- Keywords: alphazero, reinforcement learning, two-player games, heuristic search, deep neural networks
- TL;DR: An empirical study of three-head architecture for AlphaZero learning
- Abstract: The search-based reinforcement learning algorithm AlphaZero has been used as a general method for mastering two-player games Go, chess and Shogi. One crucial ingredient in AlphaZero (and its predecessor AlphaGo Zero) is the two-head network architecture that outputs two estimates --- policy and value --- for one input game state. The merit of such an architecture is that letting policy and value learning share the same representation substantially improved generalization of the neural net.
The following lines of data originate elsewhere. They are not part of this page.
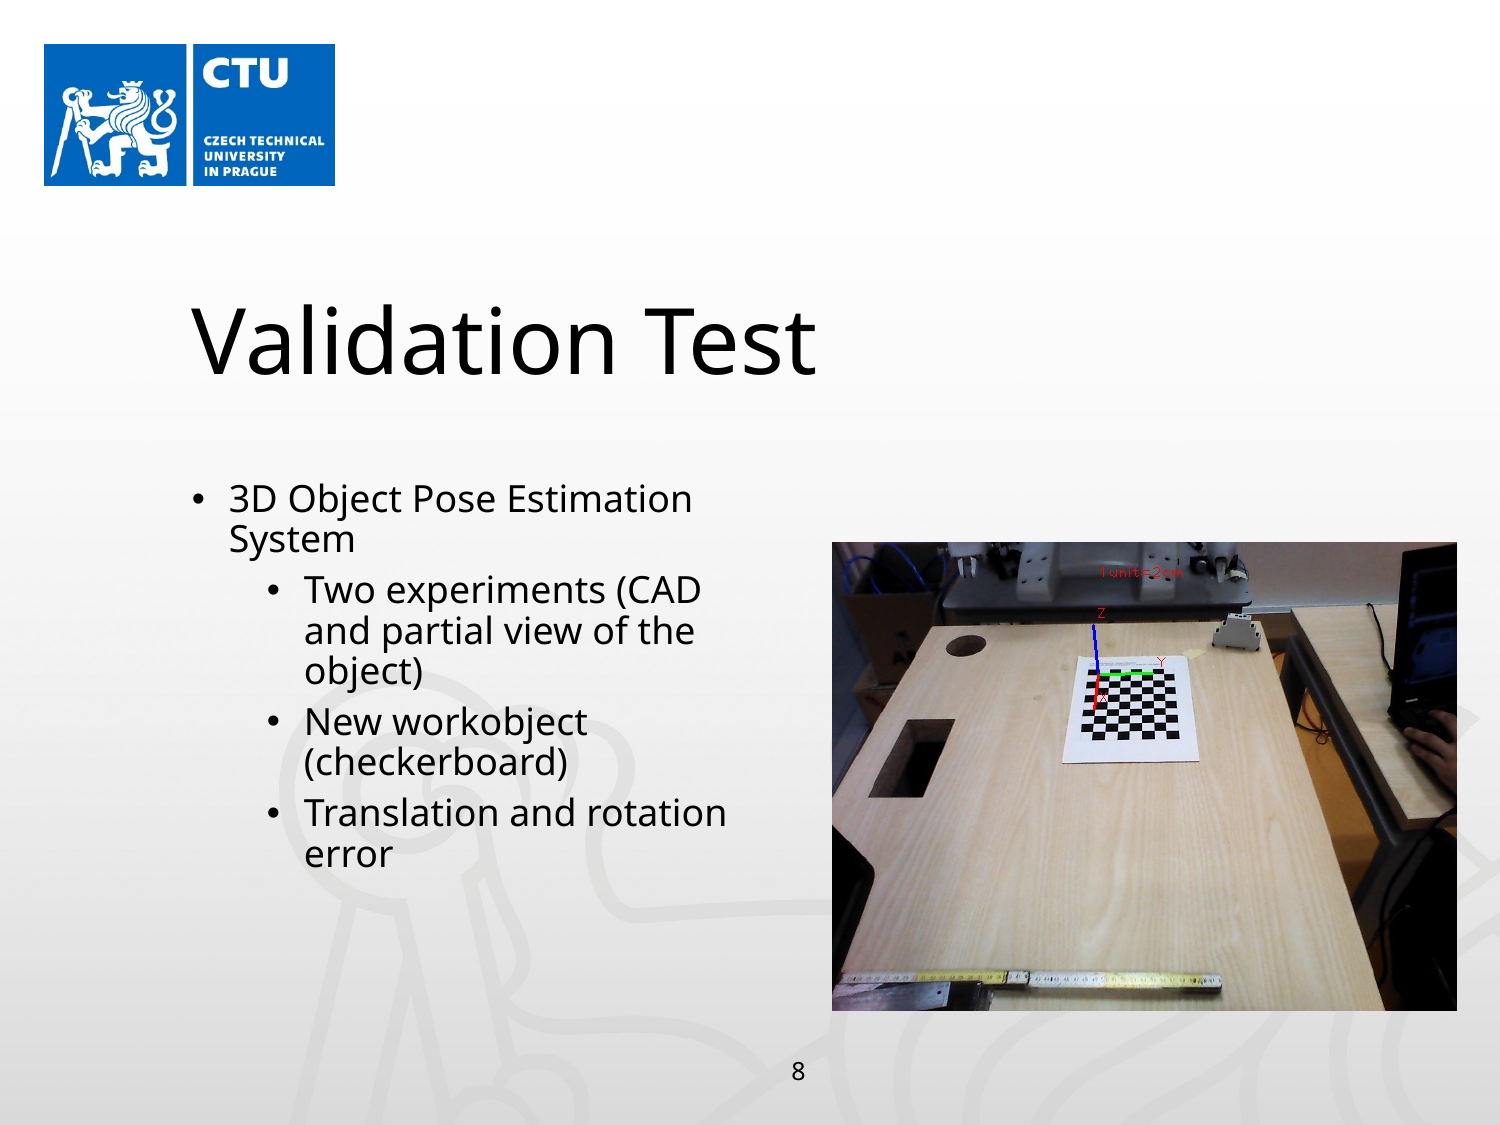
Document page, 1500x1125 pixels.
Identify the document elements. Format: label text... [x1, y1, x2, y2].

title 8 [776, 1050, 826, 1096]
title Validation Test [177, 236, 1456, 454]
list 3D Object Pose Estimation System Two experiments (CAD and partial view of the object) New workobject (checkerboard) Translation and rotation error [177, 472, 766, 1036]
picture [0, 0, 1500, 1125]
A three-head network architecture has been recently proposed that can learn a third action-value head on a fixed dataset the same as for two-head net. Also, using the action-value head in Monte Carlo tree search (MCTS) improved the search efficiency. However, effectiveness of the three-head network has not been investigated in an AlphaZero style learning paradigm. In this paper, using the game of Hex as a test domain, we conduct an empirical study of the three-head network architecture in AlpahZero learning. We show that the architecture is also advantageous at the zero-style iterative learning. Specifically, we find that three-head network can induce the following benefits: (1) learning can become faster as search takes advantage of the additional action-value head; (2) better prediction results than two-head architecture can be achieved when using additional action-value learning as an auxiliary task.